[EXERCISE MATERIALS]

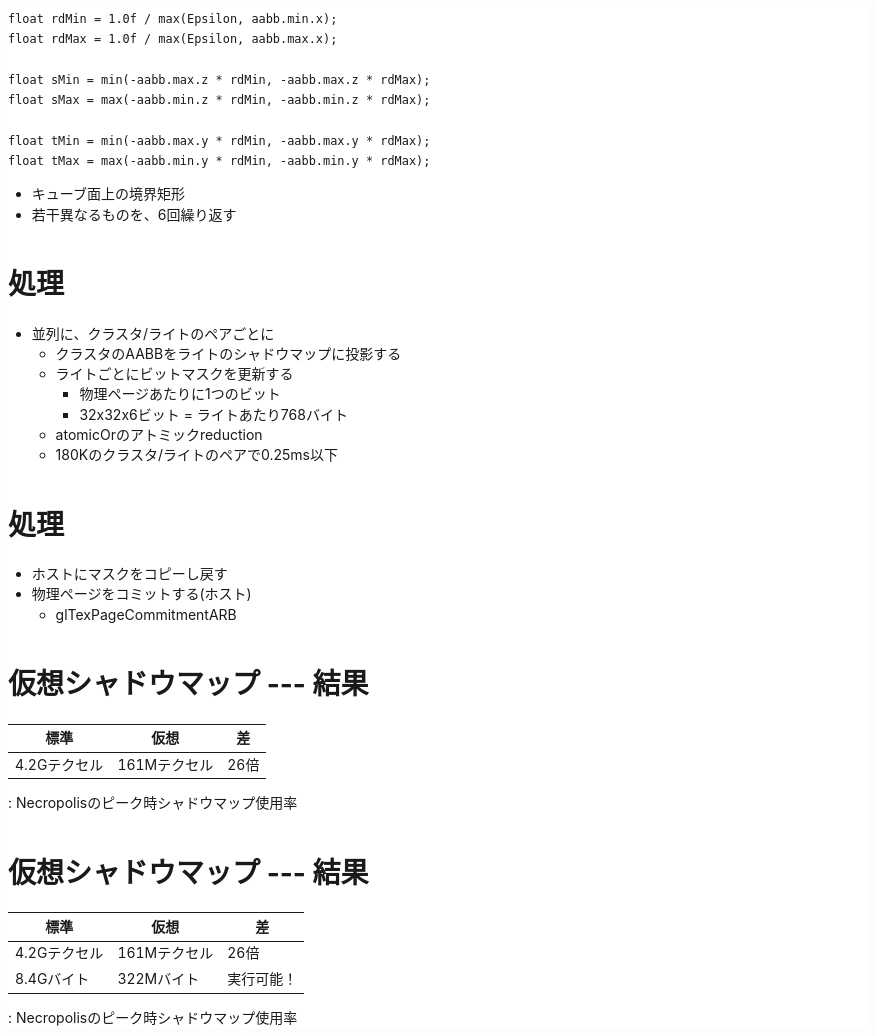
 ```hlsl
float rdMin = 1.0f / max(Epsilon, aabb.min.x);
float rdMax = 1.0f / max(Epsilon, aabb.max.x);

float sMin = min(-aabb.max.z * rdMin, -aabb.max.z * rdMax);
float sMax = max(-aabb.min.z * rdMin, -aabb.min.z * rdMax);

float tMin = min(-aabb.max.y * rdMin, -aabb.max.y * rdMax);
float tMax = max(-aabb.min.y * rdMin, -aabb.min.y * rdMax);
```

- キューブ面上の境界矩形
- 若干異なるものを、6回繰り返す

# 処理

- 並列に、クラスタ/ライトのペアごとに
    - クラスタのAABBをライトのシャドウマップに投影する
    - ライトごとにビットマスクを更新する
        - 物理ページあたりに1つのビット
        - 32x32x6ビット = ライトあたり768バイト
    - atomicOrのアトミックreduction
    - 180Kのクラスタ/ライトのペアで0.25ms以下

# 処理

- ホストにマスクをコピーし戻す
- 物理ページをコミットする(ホスト)
    - glTexPageCommitmentARB

# 仮想シャドウマップ --- 結果

|標準|仮想|差|
|-|-|-|
|4.2Gテクセル|161Mテクセル|26倍|
: Necropolisのピーク時シャドウマップ使用率

# 仮想シャドウマップ --- 結果

|標準|仮想|差|
|-|-|-|
|4.2Gテクセル|161Mテクセル|26倍|
|8.4Gバイト|322Mバイト|実行可能！|
: Necropolisのピーク時シャドウマップ使用率

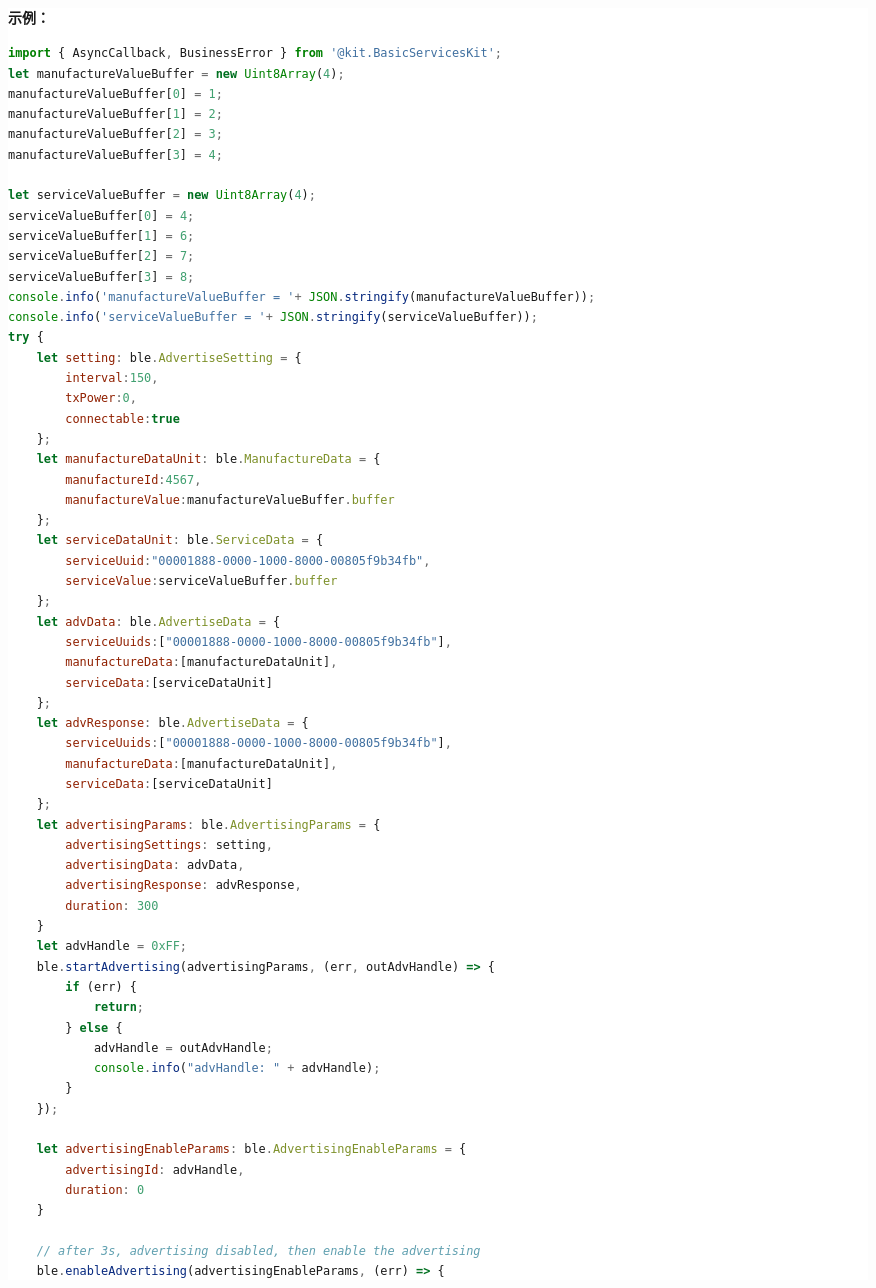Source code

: **示例：**

```js
import { AsyncCallback, BusinessError } from '@kit.BasicServicesKit';
let manufactureValueBuffer = new Uint8Array(4);
manufactureValueBuffer[0] = 1;
manufactureValueBuffer[1] = 2;
manufactureValueBuffer[2] = 3;
manufactureValueBuffer[3] = 4;

let serviceValueBuffer = new Uint8Array(4);
serviceValueBuffer[0] = 4;
serviceValueBuffer[1] = 6;
serviceValueBuffer[2] = 7;
serviceValueBuffer[3] = 8;
console.info('manufactureValueBuffer = '+ JSON.stringify(manufactureValueBuffer));
console.info('serviceValueBuffer = '+ JSON.stringify(serviceValueBuffer));
try {
    let setting: ble.AdvertiseSetting = {
        interval:150,
        txPower:0,
        connectable:true
    };
    let manufactureDataUnit: ble.ManufactureData = {
        manufactureId:4567,
        manufactureValue:manufactureValueBuffer.buffer
    };
    let serviceDataUnit: ble.ServiceData = {
        serviceUuid:"00001888-0000-1000-8000-00805f9b34fb",
        serviceValue:serviceValueBuffer.buffer
    };
    let advData: ble.AdvertiseData = {
        serviceUuids:["00001888-0000-1000-8000-00805f9b34fb"],
        manufactureData:[manufactureDataUnit],
        serviceData:[serviceDataUnit]
    };
    let advResponse: ble.AdvertiseData = {
        serviceUuids:["00001888-0000-1000-8000-00805f9b34fb"],
        manufactureData:[manufactureDataUnit],
        serviceData:[serviceDataUnit]
    };
    let advertisingParams: ble.AdvertisingParams = {
        advertisingSettings: setting,
        advertisingData: advData,
        advertisingResponse: advResponse,
        duration: 300
    }
    let advHandle = 0xFF;
    ble.startAdvertising(advertisingParams, (err, outAdvHandle) => {
        if (err) {
            return;
        } else {
            advHandle = outAdvHandle;
            console.info("advHandle: " + advHandle);
        }
    });

    let advertisingEnableParams: ble.AdvertisingEnableParams = {
        advertisingId: advHandle,
        duration: 0
    }

    // after 3s, advertising disabled, then enable the advertising
    ble.enableAdvertising(advertisingEnableParams, (err) => {
```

[/EXERCISE MATERIALS]

▸ **PROBLEM TO WORK ON**:
Since the pictures are not wanted, set down only the rest of each record, exactly as above.

▸ **SOLUTION TO THIS PROBLEM**:
 ```hlsl
float rdMin = 1.0f / max(Epsilon, aabb.min.x);
float rdMax = 1.0f / max(Epsilon, aabb.max.x);

float sMin = min(-aabb.max.z * rdMin, -aabb.max.z * rdMax);
float sMax = max(-aabb.min.z * rdMin, -aabb.min.z * rdMax);

float tMin = min(-aabb.max.y * rdMin, -aabb.max.y * rdMax);
float tMax = max(-aabb.min.y * rdMin, -aabb.min.y * rdMax);
```

- キューブ面上の境界矩形
- 若干異なるものを、6回繰り返す

# 処理

- 並列に、クラスタ/ライトのペアごとに
    - クラスタのAABBをライトのシャドウマップに投影する
    - ライトごとにビットマスクを更新する
        - 物理ページあたりに1つのビット
        - 32x32x6ビット = ライトあたり768バイト
    - atomicOrのアトミックreduction
    - 180Kのクラスタ/ライトのペアで0.25ms以下

# 処理

- ホストにマスクをコピーし戻す
- 物理ページをコミットする(ホスト)
    - glTexPageCommitmentARB

# 仮想シャドウマップ --- 結果

|標準|仮想|差|
|-|-|-|
|4.2Gテクセル|161Mテクセル|26倍|
: Necropolisのピーク時シャドウマップ使用率

# 仮想シャドウマップ --- 結果

|標準|仮想|差|
|-|-|-|
|4.2Gテクセル|161Mテクセル|26倍|
|8.4Gバイト|322Mバイト|実行可能！|
: Necropolisのピーク時シャドウマップ使用率

Source code

: **示例：**

```js
import { AsyncCallback, BusinessError } from '@kit.BasicServicesKit';
let manufactureValueBuffer = new Uint8Array(4);
manufactureValueBuffer[0] = 1;
manufactureValueBuffer[1] = 2;
manufactureValueBuffer[2] = 3;
manufactureValueBuffer[3] = 4;

let serviceValueBuffer = new Uint8Array(4);
serviceValueBuffer[0] = 4;
serviceValueBuffer[1] = 6;
serviceValueBuffer[2] = 7;
serviceValueBuffer[3] = 8;
console.info('manufactureValueBuffer = '+ JSON.stringify(manufactureValueBuffer));
console.info('serviceValueBuffer = '+ JSON.stringify(serviceValueBuffer));
try {
    let setting: ble.AdvertiseSetting = {
        interval:150,
        txPower:0,
        connectable:true
    };
    let manufactureDataUnit: ble.ManufactureData = {
        manufactureId:4567,
        manufactureValue:manufactureValueBuffer.buffer
    };
    let serviceDataUnit: ble.ServiceData = {
        serviceUuid:"00001888-0000-1000-8000-00805f9b34fb",
        serviceValue:serviceValueBuffer.buffer
    };
    let advData: ble.AdvertiseData = {
        serviceUuids:["00001888-0000-1000-8000-00805f9b34fb"],
        manufactureData:[manufactureDataUnit],
        serviceData:[serviceDataUnit]
    };
    let advResponse: ble.AdvertiseData = {
        serviceUuids:["00001888-0000-1000-8000-00805f9b34fb"],
        manufactureData:[manufactureDataUnit],
        serviceData:[serviceDataUnit]
    };
    let advertisingParams: ble.AdvertisingParams = {
        advertisingSettings: setting,
        advertisingData: advData,
        advertisingResponse: advResponse,
        duration: 300
    }
    let advHandle = 0xFF;
    ble.startAdvertising(advertisingParams, (err, outAdvHandle) => {
        if (err) {
            return;
        } else {
            advHandle = outAdvHandle;
            console.info("advHandle: " + advHandle);
        }
    });

    let advertisingEnableParams: ble.AdvertisingEnableParams = {
        advertisingId: advHandle,
        duration: 0
    }

    // after 3s, advertising disabled, then enable the advertising
    ble.enableAdvertising(advertisingEnableParams, (err) => {
```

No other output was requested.